Fortunately though, a good enough heuristic is all we need in general. It turns out that starting from a random choice of \(\vec{b}\) and alternatately minimising over \(\vec{a}\) and \(\vec{b}\) gives rather good solutions, at least when doing this process many times (a few thousands in practice). There is absolutely no guarantee of optimality, but as soon as FW can use this heuristic LMO to make progress, this approach is sufficient in the case \(\mathbf{x} \in \mathcal{L}\). Why not when \(\mathbf{x} \not\in \mathcal{L}\)? Because it is necessary to solve at least one instance to optimality in order to obtain a valid separating hyperplane.

For this last problem, we also came with a solution to go a bit beyond existing methods: by reformulating the LMO as a Quadratic Unconstrained Binary Optimisation (QUBO) instance, we could use a recently developed solver [4], which is unfortunately closed source, to solve to optimality an instance with \(m=97\) measurements.

### Results

With the overview of our methodology done above we can state the results obtained in the bipartite case, that is, with correlation matrices as presented above. You’re most likely not familiar with the problem so it’s worth giving some historical context on the progress made on both lower and upper bounds over the years.

\(v_c^\mathrm{Wer}\) | \(m\) | Year |
---|---|---|

0.7071 | 2 | 1969 |

0.7056 | 465 | 2008 |

0.7054 | \(\infty\) | 2015 |

0.7012 | 42 | 2016 |

0.6964 | 90 | 2017 |

0.6961 |
97 | Our |

0.6875 |
\(406\sim\infty\) | work |

0.6829 | \(625\sim\infty\) | 2017 |

0.6595 | \(\infty\) | 2006 |

0.5 | \(\infty\) | 1989 |

A few comments about the lower bounds are in order: they contain an extra step (not explained here) that goes from a finite number of measurements to all projective measurements.
The idea is that we can simulate the former by means of the latter, up to some factor that gets closer to 1 as the number of measurements increases.
Part of the improvements that we brought to the problem came from the choice of these measurements; this explains, by the way, why we use less measurements than the previous lower bound while still beating it.
Without going into details here, we used symmetric polyhedra in the Bloch sphere; they can be easily constructed and visualised here (try, for instance, the recipe `Au3I`

which gives an idea of the kind of structures that we used).

We don’t present the multipartite results here as most of you don’t care, but the entire approach naturally generalises to correlation tensors of arbitrary order (meaning any number of parties).
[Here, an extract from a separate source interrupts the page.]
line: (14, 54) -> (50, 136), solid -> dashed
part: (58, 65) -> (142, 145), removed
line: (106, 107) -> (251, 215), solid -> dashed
And the known results in this direction were quite scarce, so that our bounds provide way more insight than the tightening (arguably minute to some extent) presented in the table above. For instance, we give the first proof that, for three-qubit states, the W state is less nonlocal than the GHZ state.

### References

[1] John Bell. *On the Einstein-Podolsky-Rosen paradox*. Physics Physique Fizika **1**, 195-200 (1964).

[2] Clauser, Horne, Shimony, Holt. *Proposed experiment to test local hidden-variable theories*. Phys. Rev. Lett. **23**, 880 (1969).

[3] Tsuji, Tanaka, Pokutta. *Sparser kernel herding with pairwise conditional gradients without swap steps*. arXiv:2110.12650 (2021).

[4] Rehfeldt, Koch, Shinano. *Faster exact solution of sparse MaxCut and QUBO problems*. arXiv:2202.02305 (2022).